- REQUIRED ACTION -
Keep the images out and copy every entry below exactly.

- SOURCE MATERIAL -
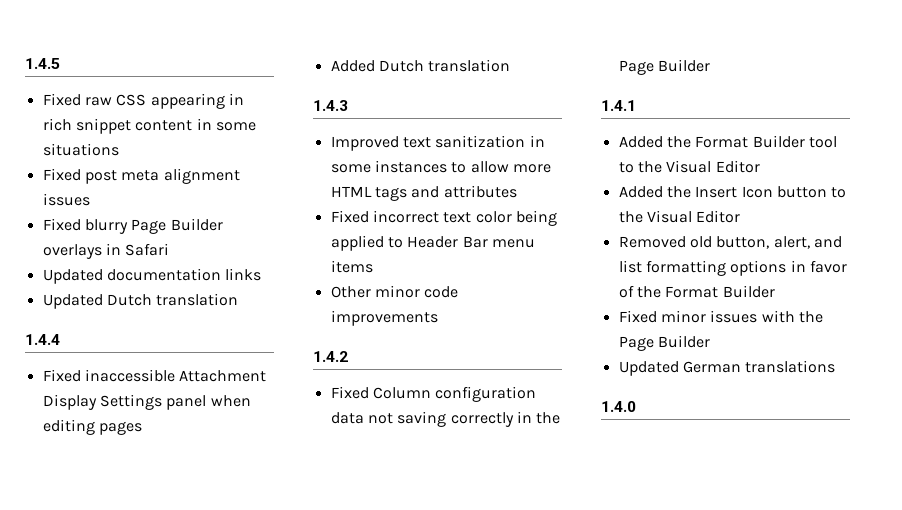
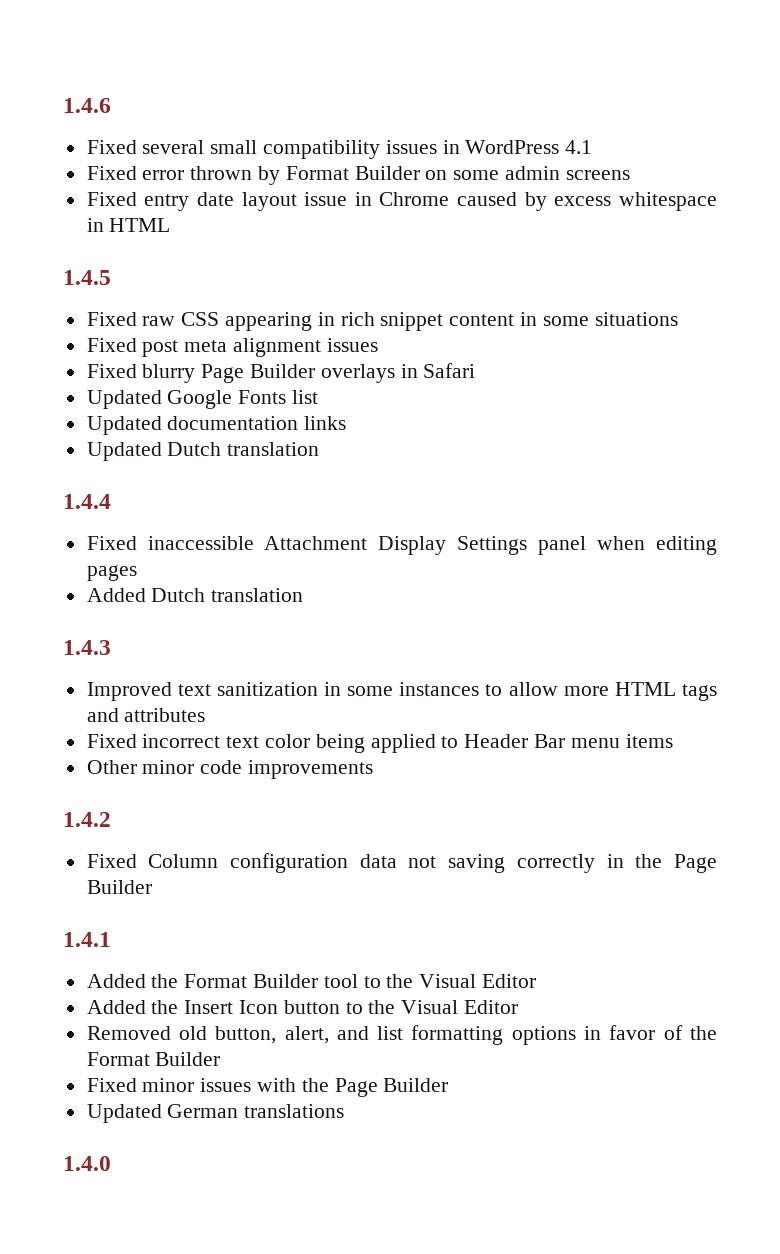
(25, 63) none -> [63,98,111,113] [86,140,593,159] [86,166,630,185] [86,192,717,211] [86,218,171,232] 1.4.6 // Fixed several small compatibility issues in WordPress 4.1 // Fixed error thrown by Format Builder on some admin screens // Fixed entry date layout issue in Chrome caused by excess whitespace in HTML //
(170, 249) none -> [86,390,319,409] // Updated Google Fonts list

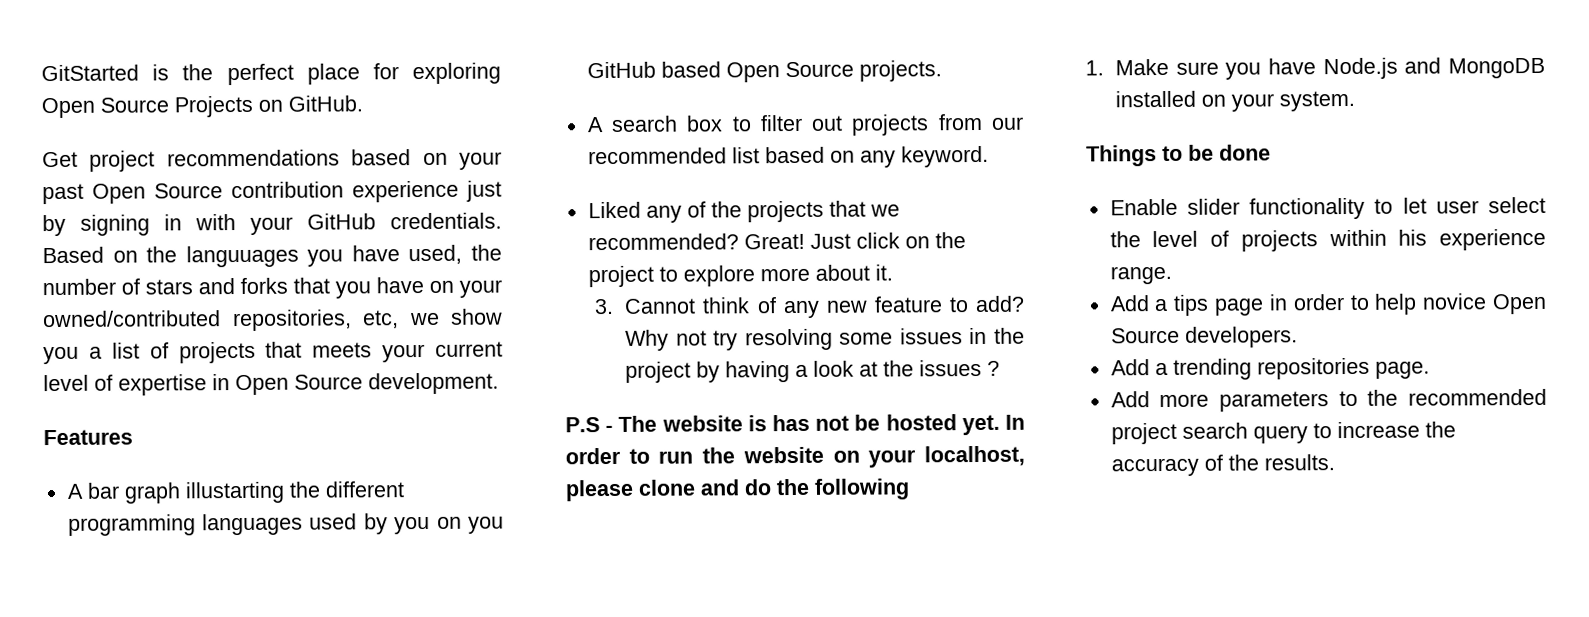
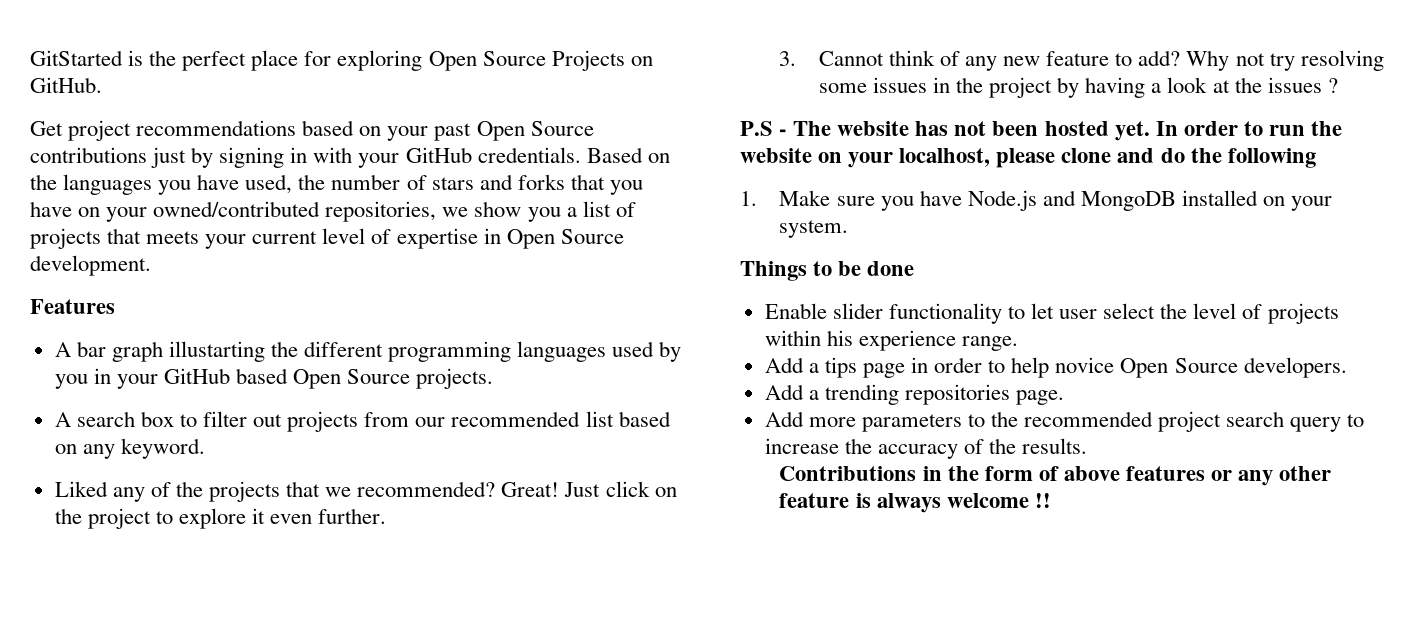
[231,180,459,203] contribution experience -> [30,147,147,163] contributions
[185,245,299,268] languuages -> [63,174,153,195] languages
[363,310,399,329] etc, -> (437, 211) none
[436,516,504,534] on you -> [93,368,158,389] in your
[759,264,893,282] more about it. -> [252,508,387,524] it even further.
[747,415,767,432] is -> (910, 128) none
[854,414,881,431] be -> [992,121,1039,136] been
(1335, 462) none -> [779,466,1332,486] [779,493,1051,513] // Contributions in the form of above features or any other feature is always welcome !!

- ANSWER SECTION -
(25, 63) none -> [63,98,111,113] [86,140,593,159] [86,166,630,185] [86,192,717,211] [86,218,171,232] 1.4.6 // Fixed several small compatibility issues in WordPress 4.1 // Fixed error thrown by Format Builder on some admin screens // Fixed entry date layout issue in Chrome caused by excess whitespace in HTML //
(170, 249) none -> [86,390,319,409] // Updated Google Fonts list

[231,180,459,203] contribution experience -> [30,147,147,163] contributions
[185,245,299,268] languuages -> [63,174,153,195] languages
[363,310,399,329] etc, -> (437, 211) none
[436,516,504,534] on you -> [93,368,158,389] in your
[759,264,893,282] more about it. -> [252,508,387,524] it even further.
[747,415,767,432] is -> (910, 128) none
[854,414,881,431] be -> [992,121,1039,136] been
(1335, 462) none -> [779,466,1332,486] [779,493,1051,513] // Contributions in the form of above features or any other feature is always welcome !!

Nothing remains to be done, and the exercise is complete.